Next steps in the sequence, the PHG Foundation report on the clinical implications of whole genome sequencing will be launched on 24th October – available online from 25th October.
Clinical genomics has been a major theme over the last month, including plans to offer whole genome sequencing to the Faroe Islands population, great enthusiasm for personal genome sequencing among scientists, and discussion of clinical applications and concerns.
Germany has adopted a relatively liberal stance on animals containing human material, whilst major medical research bodies have criticised excessively bureaucratic European regulations; we also review European and Asian developments in rare disease policies.
Egypt has unveiled a huge new national newborn screening programme and the US is set to adopt a congenital heart disease screen in their programme, whilst international targets in improving maternal and child health have not be fulfilled.
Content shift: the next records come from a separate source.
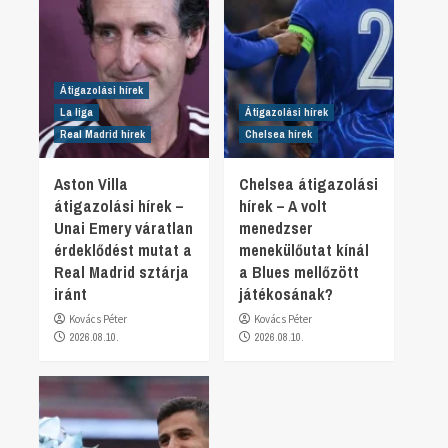
Átigazolási hírek
La liga
Átigazolási hírek
Real Madrid hírek
Chelsea hírek
Aston Villa
Chelsea átigazolási
átigazolási hírek –
hírek – A volt
Unai Emery váratlan
menedzser
érdeklődést mutat a
menekülőutat kínál
Real Madrid sztárja
a Blues mellőzött
iránt
játékosának?
Kovács Péter
Kovács Péter
2026.08.10.
2026.08.10.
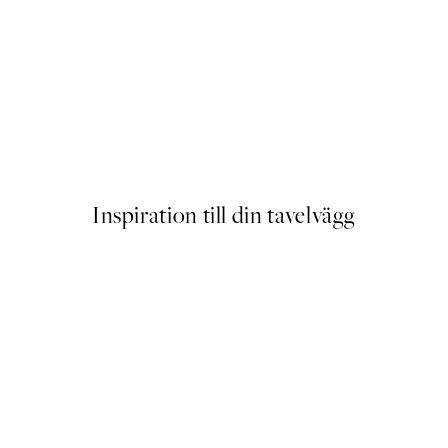
Seaside Stripes Poster
Från 239 kr
Inspiration till din tavelvägg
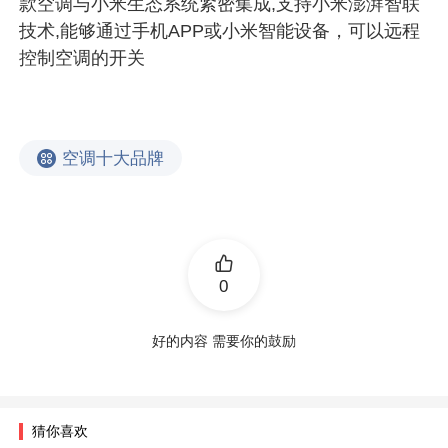
款空调与小米生态系统紧密集成,支持小米澎湃智联
技术,能够通过手机APP或小米智能设备，可以远程
控制空调的开关
空调十大品牌
0
好的内容 需要你的鼓励
猜你喜欢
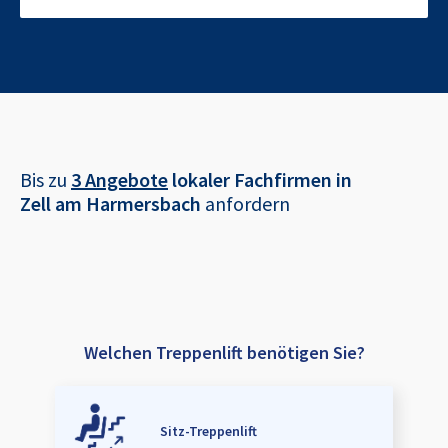
Bis zu
3 Angebote
lokaler Fachfirmen in
Zell am Harmersbach
anfordern
Welchen Treppenlift benötigen Sie?
Sitz-Treppenlift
The UK’s first clinical trial using human embryonic stem cell therapies is to go ahead for patients with an eye disease; a new approach to genetic liver disease therapy has been unveiled. Successful creation of human embryos by cloning has raised worries over the sources of human eggs used.
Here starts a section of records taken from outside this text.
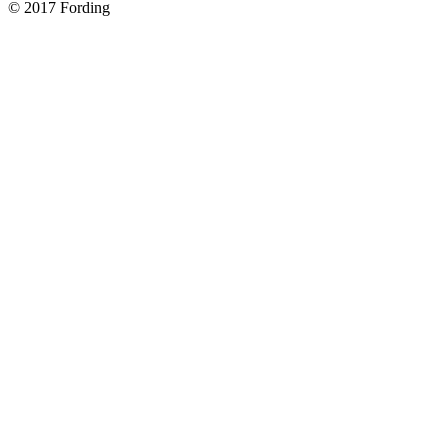
© 2017 Fording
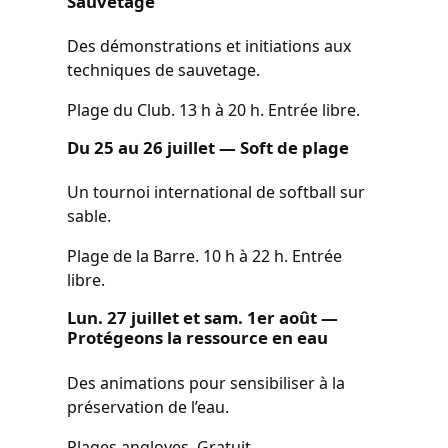
Sauvetage
Des démonstrations et initiations aux
techniques de sauvetage.
Plage du Club. 13 h à 20 h. Entrée libre.
Du 25 au 26 juillet — Soft de plage
Un tournoi international de softball sur
sable.
Plage de la Barre. 10 h à 22 h. Entrée
libre.
Lun. 27 juillet et sam. 1er août —
Protégeons la ressource en eau
Des animations pour sensibiliser à la
préservation de l’eau.
Plages angloyes. Gratuit.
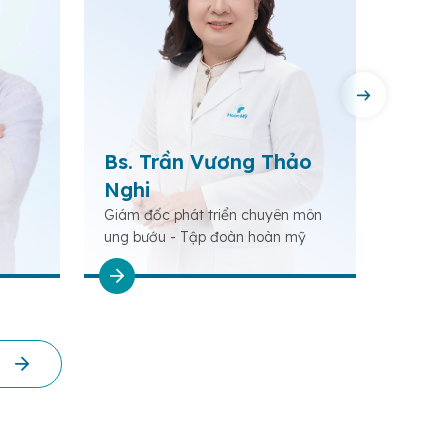
Bs. Trần Vương Thảo
Ths.
Nghi
Nghĩ
Giám đốc phát triển chuyên môn
Phó Gi
ung bướu - Tập đoàn hoàn mỹ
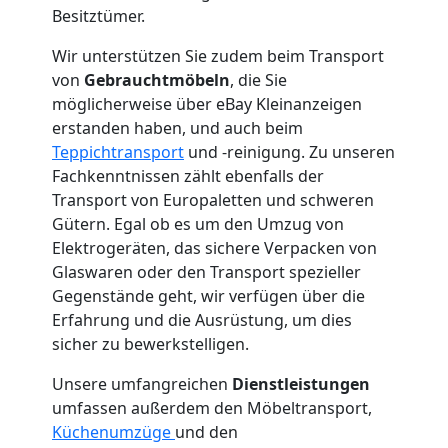
Besitztümer.
Mann
Wir unterstützen Sie zudem beim Transport
+
von
Gebrauchtmöbeln
, die Sie
möglicherweise über eBay Kleinanzeigen
erstanden haben, und auch beim
LKW
Teppichtransport
und -reinigung. Zu unseren
Fachkenntnissen zählt ebenfalls der
Wolfsberg
Transport von Europaletten und schweren
Gütern. Egal ob es um den Umzug von
Elektrogeräten, das sichere Verpacken von
Kunsttransport
Glaswaren oder den Transport spezieller
Gegenstände geht, wir verfügen über die
Wolfsberg
Erfahrung und die Ausrüstung, um dies
sicher zu bewerkstelligen.
Umzug
Unsere umfangreichen
Dienstleistungen
umfassen außerdem den Möbeltransport,
Küchenumzüge
und den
Major new projects have launched this month in human epigenomics and epigenetics, as well as a mouse phenotyping initiative which it is hoped will support medical research. The UK’s first dedicated tissue bank for brain tumours has also opened to researchers.
Research published in recent weeks has ranged widely from a potential new biomarker for Huntington’s disease and insight to the genetic basis of motor neuron disease and BRCA1-linked cancer, through to sequencing of the historical bubonic plague pathogen and association of new genes with coronary artery disease.